2184: CaMK4 Controls the Humoral Response via the T Follicular Helper Compartment and Regulates Autoimmunity

Marc Scherlinger¹, Hao Li², Wenliang Pan², Maria Tsokos¹ and George Tsokos², ¹BIDMC Harvard University, Boston, MA, ²Division of Rheumatology and Clinical Immunology, Beth Israel Deaconess Medical Center, Harvard Medical School, Boston, MA

Background/Purpose: Systemic lupus erythematosus (SLE) is characterized by a dysregulated T cell compartment and production of autoantibodies leading to organ damage. We previously identified that activity of Calcium/Calmodulin-dependent protein kinase (CaMK4) is increased in SLE T cell and that a Camk4 global knockdown leads to decreased autoantibody levels and improved lupus-like disease in the MRL/lpr lupus-prone mouse (1). Since CaMK4 is not expressed in the B cell compartment, we hypothesized that CaMK4 was important for the T-dependent B cell response.

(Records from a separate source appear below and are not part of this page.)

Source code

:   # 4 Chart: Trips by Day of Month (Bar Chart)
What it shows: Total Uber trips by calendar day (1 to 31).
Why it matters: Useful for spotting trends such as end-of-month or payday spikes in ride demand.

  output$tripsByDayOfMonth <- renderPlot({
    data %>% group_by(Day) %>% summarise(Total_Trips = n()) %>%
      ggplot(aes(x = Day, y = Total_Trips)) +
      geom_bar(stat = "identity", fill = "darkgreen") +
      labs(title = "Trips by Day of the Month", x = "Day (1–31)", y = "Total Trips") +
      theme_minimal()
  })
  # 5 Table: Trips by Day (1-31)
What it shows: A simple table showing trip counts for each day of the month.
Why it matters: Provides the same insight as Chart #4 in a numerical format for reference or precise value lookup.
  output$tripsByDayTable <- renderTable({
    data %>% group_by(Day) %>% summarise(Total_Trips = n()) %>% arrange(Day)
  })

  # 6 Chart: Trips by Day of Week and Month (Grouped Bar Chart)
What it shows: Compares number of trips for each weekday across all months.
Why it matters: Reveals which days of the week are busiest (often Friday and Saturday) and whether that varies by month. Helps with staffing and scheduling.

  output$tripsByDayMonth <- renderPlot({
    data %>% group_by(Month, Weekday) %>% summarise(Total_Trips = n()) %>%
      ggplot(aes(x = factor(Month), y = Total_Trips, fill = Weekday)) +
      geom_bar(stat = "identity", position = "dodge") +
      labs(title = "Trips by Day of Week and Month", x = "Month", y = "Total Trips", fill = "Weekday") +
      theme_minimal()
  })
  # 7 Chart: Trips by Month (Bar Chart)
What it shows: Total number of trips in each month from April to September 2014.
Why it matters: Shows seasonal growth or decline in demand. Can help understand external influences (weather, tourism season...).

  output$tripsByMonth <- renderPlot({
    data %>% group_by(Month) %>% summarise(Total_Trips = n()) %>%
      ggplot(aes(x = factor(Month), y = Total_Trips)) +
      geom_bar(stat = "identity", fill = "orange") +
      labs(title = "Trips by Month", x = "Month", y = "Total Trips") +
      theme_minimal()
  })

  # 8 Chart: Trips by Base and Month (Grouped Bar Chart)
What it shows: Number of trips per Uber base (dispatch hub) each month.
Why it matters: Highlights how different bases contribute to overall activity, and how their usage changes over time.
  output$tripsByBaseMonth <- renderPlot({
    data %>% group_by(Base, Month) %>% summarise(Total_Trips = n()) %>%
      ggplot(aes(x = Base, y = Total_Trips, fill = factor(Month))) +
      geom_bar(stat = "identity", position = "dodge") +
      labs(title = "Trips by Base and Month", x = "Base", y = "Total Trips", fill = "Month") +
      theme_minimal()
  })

Methods: Gene expression was evaluated using quantitative-reverse transcriptase PCR. We used two T cell-dependent antigens, sheep red blood cells (SRBC) and NP-Chicken gamma globulin (NP-CGG), to immunize C57BL/6 mice with a T-cell specific Camk4 knockdown (B6.Camk4^fl/fl.dlck^Cre) or not (B6.Camk4^fl/fl) by intraperitoneal injection. Following immunization, we studied the T follicular helper (Tfh; CD4⁺CD44⁺CXCR5⁺PD1⁺) T cells and germinal center (GL7⁺CD95⁺) B cells populations in the spleen and cervical lymph nodes (cLN) using flow cytometry. Luciferase assay using the Bcl6 promoter cloned on the pGL3 vector was used to investigate the control of Bcl6 transcription .Serum IgM and IgG responses to NP-CGG were evaluated using ELISA. To translate our findings to autoimmunity, we used the lupus-like B6.lpr murine model crossed with the Camk4^fl/fl.dlck^Cre mouse and studied the Tfh compartment, autoantibody levels and the severity of the disease.

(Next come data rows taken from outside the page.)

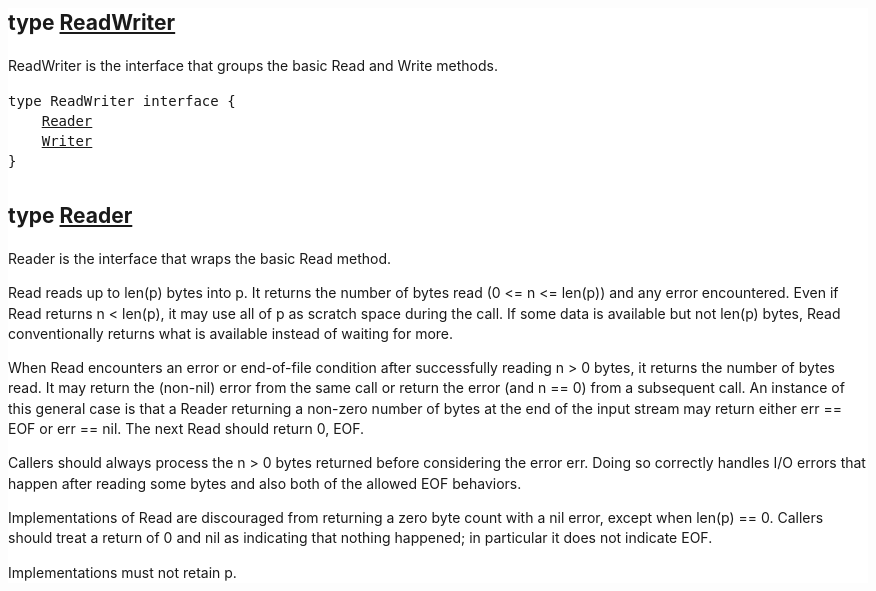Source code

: 









## <a id="ReadWriter">type</a> [ReadWriter](https://golang.org/src/io/io.go?s=4853:4898#L110)
ReadWriter is the interface that groups the basic Read and Write methods.


<pre>type ReadWriter interface {
    <a href="#Reader">Reader</a>
    <a href="#Writer">Writer</a>
}</pre>











## <a id="Reader">type</a> [Reader](https://golang.org/src/io/io.go?s=3303:3363#L67)
Reader is the interface that wraps the basic Read method.

Read reads up to len(p) bytes into p. It returns the number of bytes
read (0 <= n <= len(p)) and any error encountered. Even if Read
returns n < len(p), it may use all of p as scratch space during the call.
If some data is available but not len(p) bytes, Read conventionally
returns what is available instead of waiting for more.

When Read encounters an error or end-of-file condition after
successfully reading n > 0 bytes, it returns the number of
bytes read. It may return the (non-nil) error from the same call
or return the error (and n == 0) from a subsequent call.
An instance of this general case is that a Reader returning
a non-zero number of bytes at the end of the input stream may
return either err == EOF or err == nil. The next Read should
return 0, EOF.

Callers should always process the n > 0 bytes returned before
considering the error err. Doing so correctly handles I/O errors
that happen after reading some bytes and also both of the
allowed EOF behaviors.

Implementations of Read are discouraged from returning a
zero byte count with a nil error, except when len(p) == 0.
Callers should treat a return of 0 and nil as indicating that
nothing happened; in particular it does not indicate EOF.

Implementations must not retain p.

Results: We identified that primary murine Tfh express high level of Camk4, similar to Tconv and T regulatory cell, and unlike B cells which do not express any. Compared to CaMK4-sufficient littermates, B6.Camk4^fl/fl.dlck^Cre mice were characterized by a dampened expansion of the Tfh compartment 7 days post-SRBC immunization, in the spleen and cLN (p < 0.001 for both comparisons; Fig. 1A-B). Conversely, immunized B6.Camk4^fl/fl.dlck^Cre had decreased germinal center B cells compared to Cre-negative littermates. In terms of humoral response, B6.Camk4^fl/fl.dlck^Cre had decreased IgG1 and IgG2b response to NP-CGG immunization. Mechanistically, preliminary data suggest that the Bcl6 gene expression is controlled by CaMK4 through the transcriptional repressor CREMa, as determined by a luciferase reporter assay. In lupus B6.lpr mice, T-cell specific knockdown of Camk4 led to decreased circulating, splenic and cLN Tfh and germinal center cells without any change in the FoxP3⁺ regulatory Tfh cells. Additionally, splenic plasma cells and age-related B cells were decreased in B6.lpr.Camk4^fl/fl.dlck^Cre mice compared to CaMK4-sufficient littermates. This translated into decreased anti-dsDNA IgG1 and IgG2b levels, decreased IgG/C3 staining in kidney immunofluorescence and improved kidney pathology.

Conclusion: We identified that CaMK4 expression is instrumental for the expansion of the Tfh compartment, and for the promotion in T-dependent B cell response in the mouse models of immunization and autoimmunity. The characterization of molecular mechanisms underlying systemic autoimmunity may lead the identification of new therapeutic opportunities in SLE.

Reference:

1. Koga T, et al. J Immunol. 2012 Oct 1;189(7):3490–6.

Figure 1: B6.Camk4fl/fl and B6.Camk4fl/fl.dlckCre mice were immunized with 100µL of 10% sheep red blood cells by intraperitoneal injection. One week after, the mice were sacrificed and the spleen and cervical lymph nodes (cLN) were studied using cytometry.
(A) Gating strategy for the T follicular helper cell analysis. (B) Cumulative results of splenic and cLN activated Tfh 7 days after immunization. Each point represents one mice and bars indicate s.e.m. ***, p < 0.001 using one-way ANOVA with Sidak's correction.
Disclosures: M. Scherlinger, Sandoz, Amgen, Nordic Pharma; H. Li, None; W. Pan, None; M. Tsokos, None; G. Tsokos, None.